5G, IoT… tout se tient !

° 5G, IoT… la piste semble toute traçée….

« C’est évident. Demain, quand l’IoT fera pleinement partie du paysage numérique, l’edge computing sera un allié de choix puisqu’il traitera localement les données issues des objets connectés, par exemple des capteurs présents directement sur une machine ou une canalisation pour détecter en temps réel une éventuelle fuite. À l’aide de micro data centers agrégeant et croisant de multiples données, comme celles issues des systèmes embarqués des voitures connectées ou des drones, l’edge permettra de réduire les circuits de traitement et rendra les objets plus réactifs. »

« La 5G fera elle aussi franchir un nouveau cap à l’IoT en proposant à la fois des technologies bas débit comme le LTE-M et des temps de latence répondant aux exigences de l’IoT critique. Elle renforcera dans le même temps les capacités d’analyse de données en masse telles que nous les connaissons actuellement à travers l’intelligence artificielle. L’objectif est clair : une vision globale de l’activité et des ajustements de processus immédiats.

L’IA, un accélérateur

° Un pas de plus vers les smart cities ?

« Les flux de données de l’IoT traitées dans des temps réduits pourront en effet déclencher automatiquement des changements simples de processus sur les objets.

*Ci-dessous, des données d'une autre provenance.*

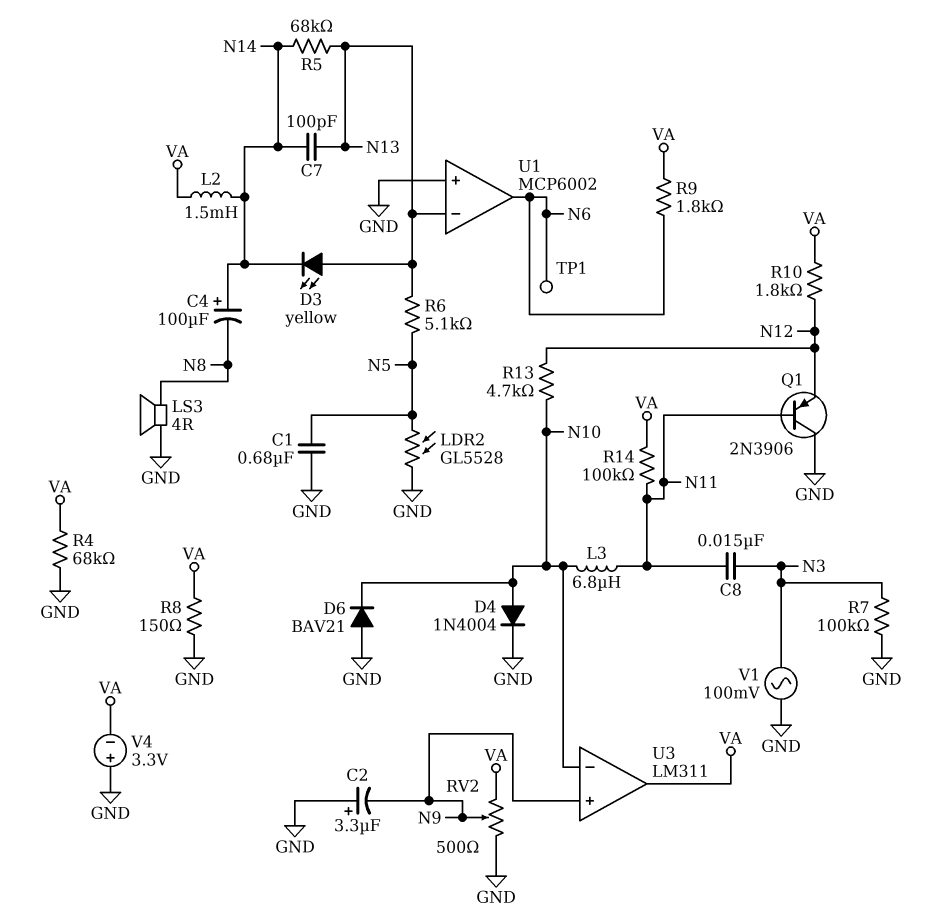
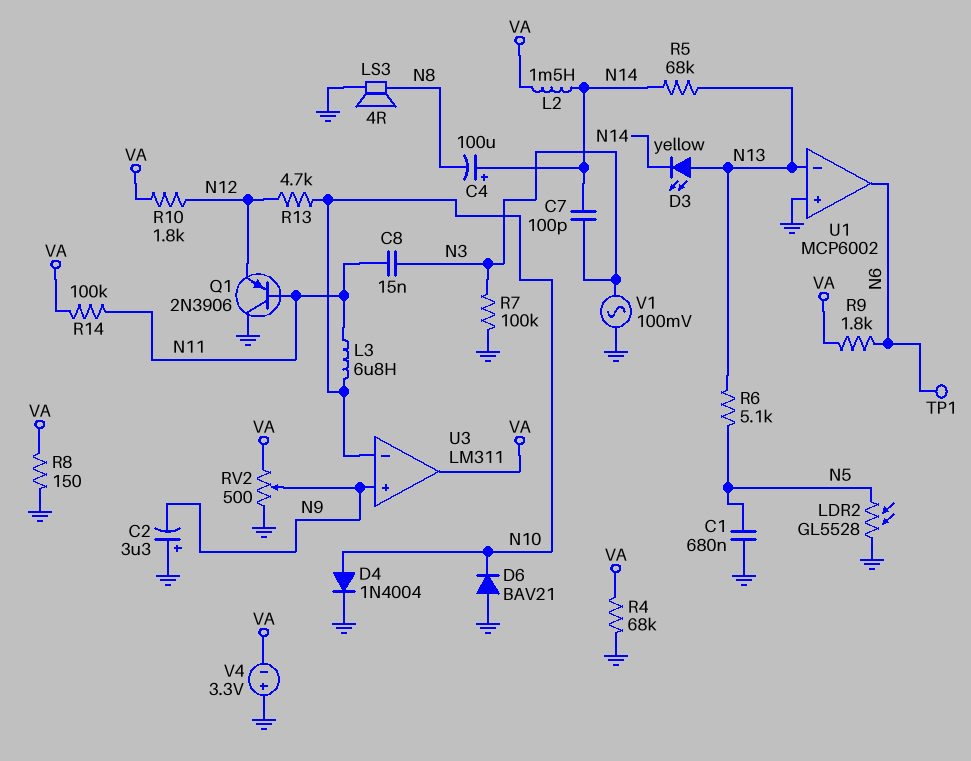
C7: 100pF (N13, N14) -> 100pF (N3, N14)

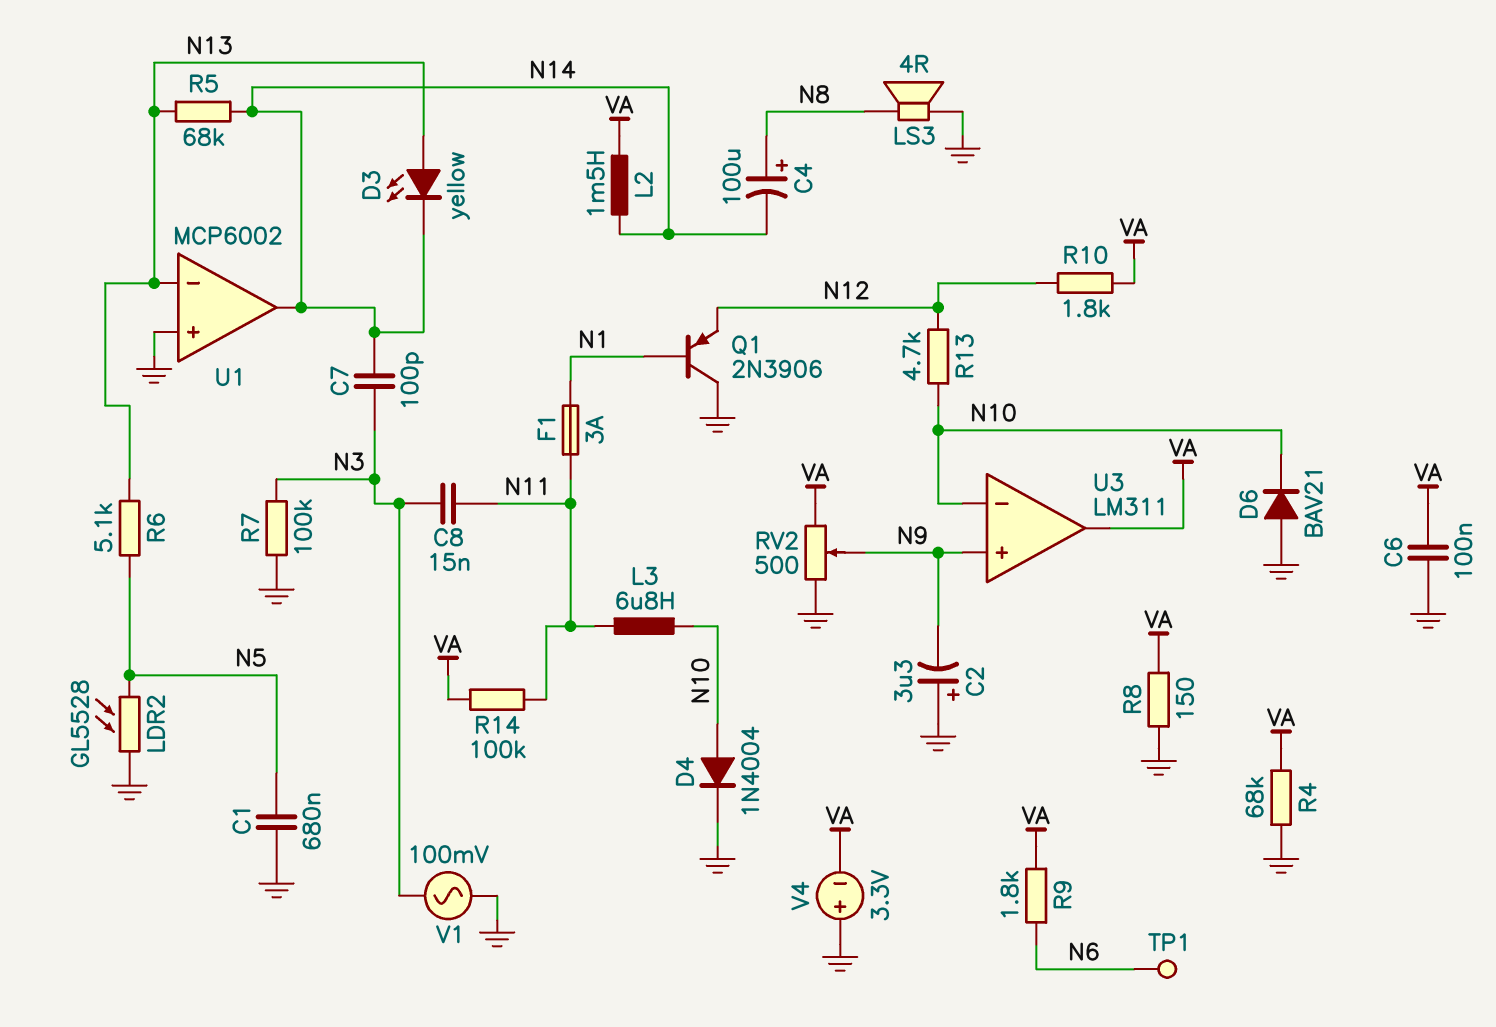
C4: 100uF (plus N14, minus N8) -> 100uF (plus N8, minus N14)
C6: none -> 100nF (GND, VA)
F1: none -> 3A (N1, N11)
Q1: PNP 2N3906 (B N11, C GND, E N12) -> PNP 2N3906 (B N1, C GND, E N12)
U1 pin out: N6 -> N14

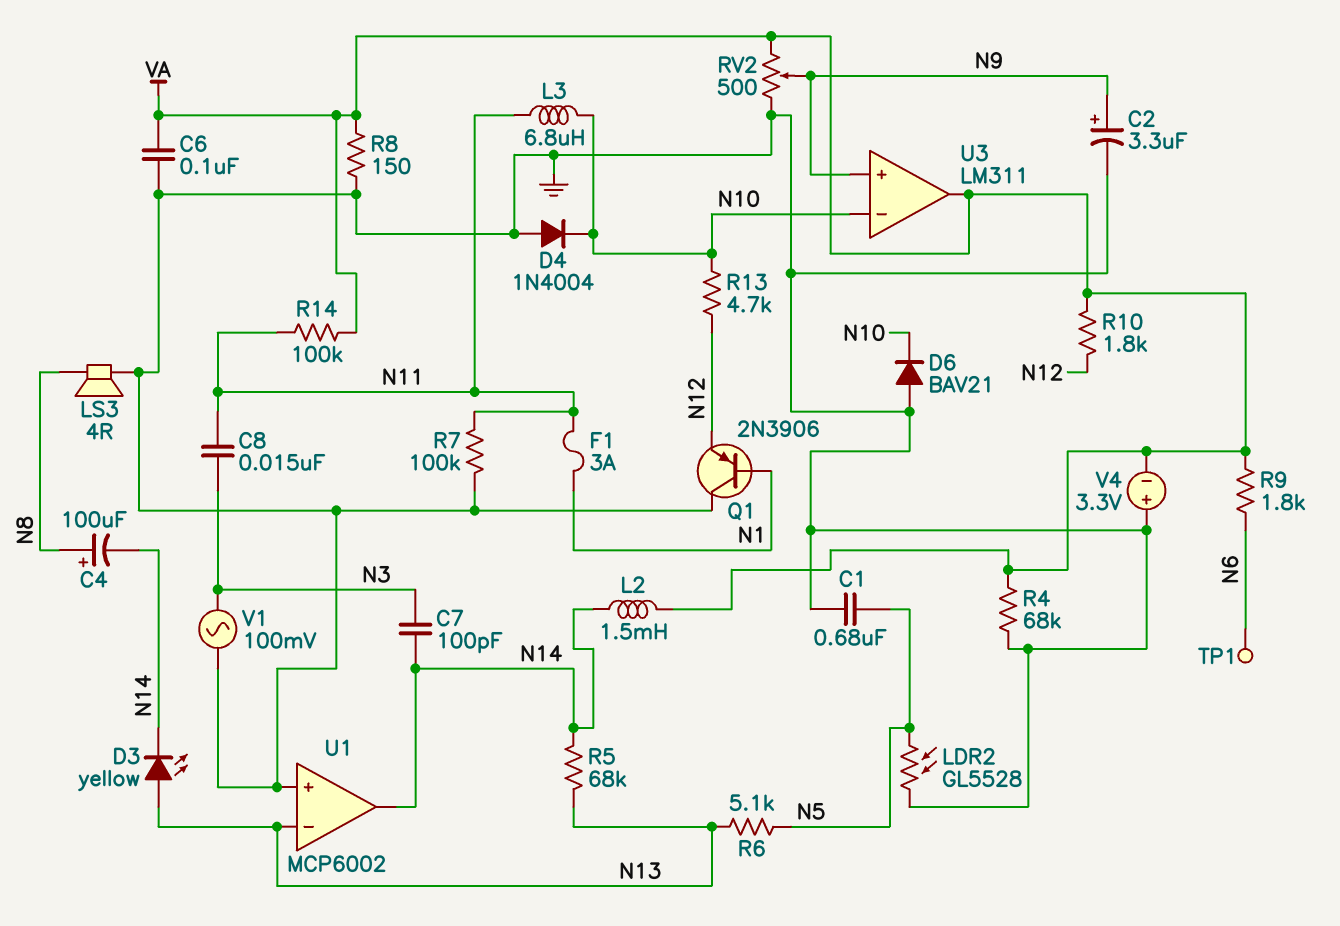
C2: 3.3uF (plus GND, minus N9) -> 3.3uF (plus N9, minus GND)
D4: diode 1N4004 (A N10, K GND) -> diode 1N4004 (A GND, K N10)
R7: 100k (GND, N3) -> 100k (GND, N11)

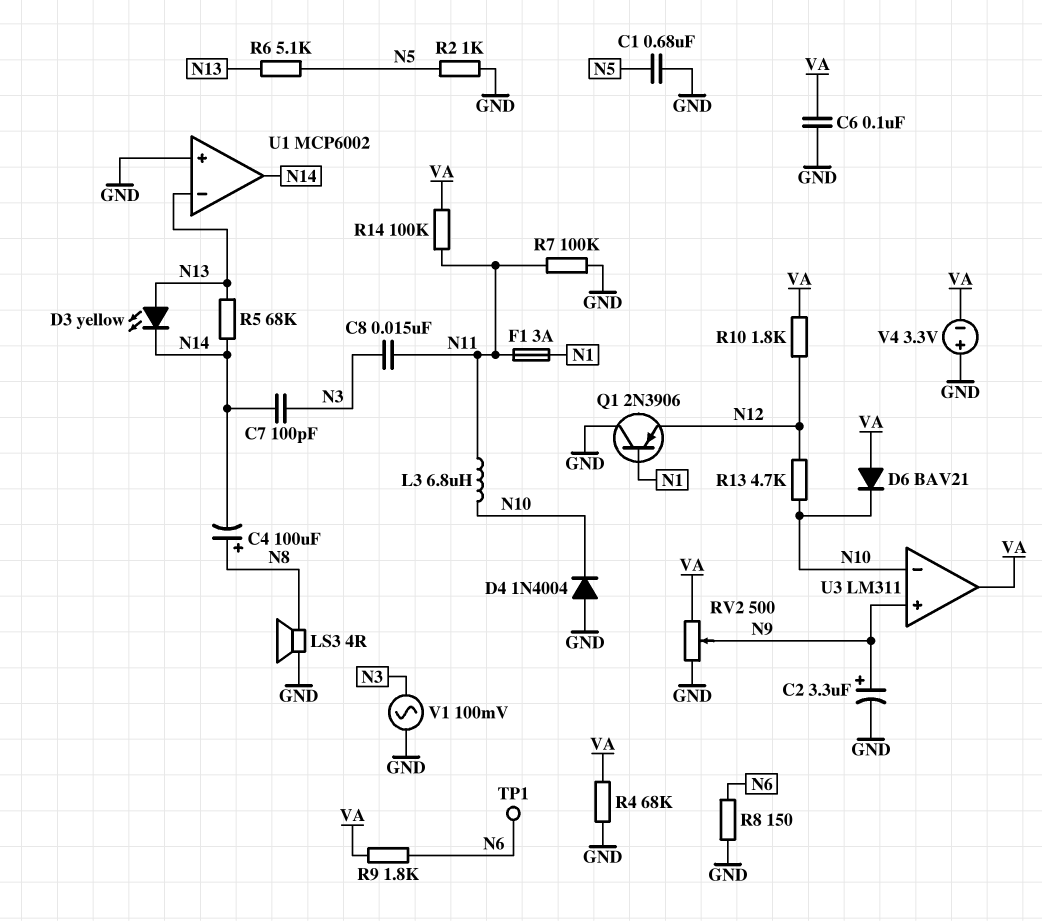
D6: diode BAV21 (A GND, K N10) -> diode BAV21 (A VA, K N10)
L2: 1.5mH (N14, VA) -> none
LDR2: GL5528 (GND, N5) -> none
R2: none -> 1k (GND, N5)
R8: 150 (GND, VA) -> 150 (GND, N6)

La présence d’algorithmes d’IA en local favorisera en outre le développement de boucles correctives sur des processus plus complexes tels que l’anticipation des pannes ou encore les opérations de maintenance sur un appareil. »

« Les secteurs de l’industrie et de l’énergie pourront ainsi utiliser le traitement des données à la source pour éviter le partage involontaire de leurs informations de production. Les smart cities, qui analysent la data pour mesurer les dépenses énergétiques, la qualité de l’air, la gestion des déchets ou la fluidité du trafic pourront, quant à elles, s’appuyer sur une infrastructure de proximité avec un réseau décentralisé capable de traiter les données à l’endroit où elles sont produites. Bref, nous n’en sommes qu’aux tout débuts ! »

(*) Olivier Labbé, CEO, Cap DC, filiale de Cap Ingelec – Interview au cours du salon ICT Infra, le 23 septembre, Van der Valck Hotel, Nivelles.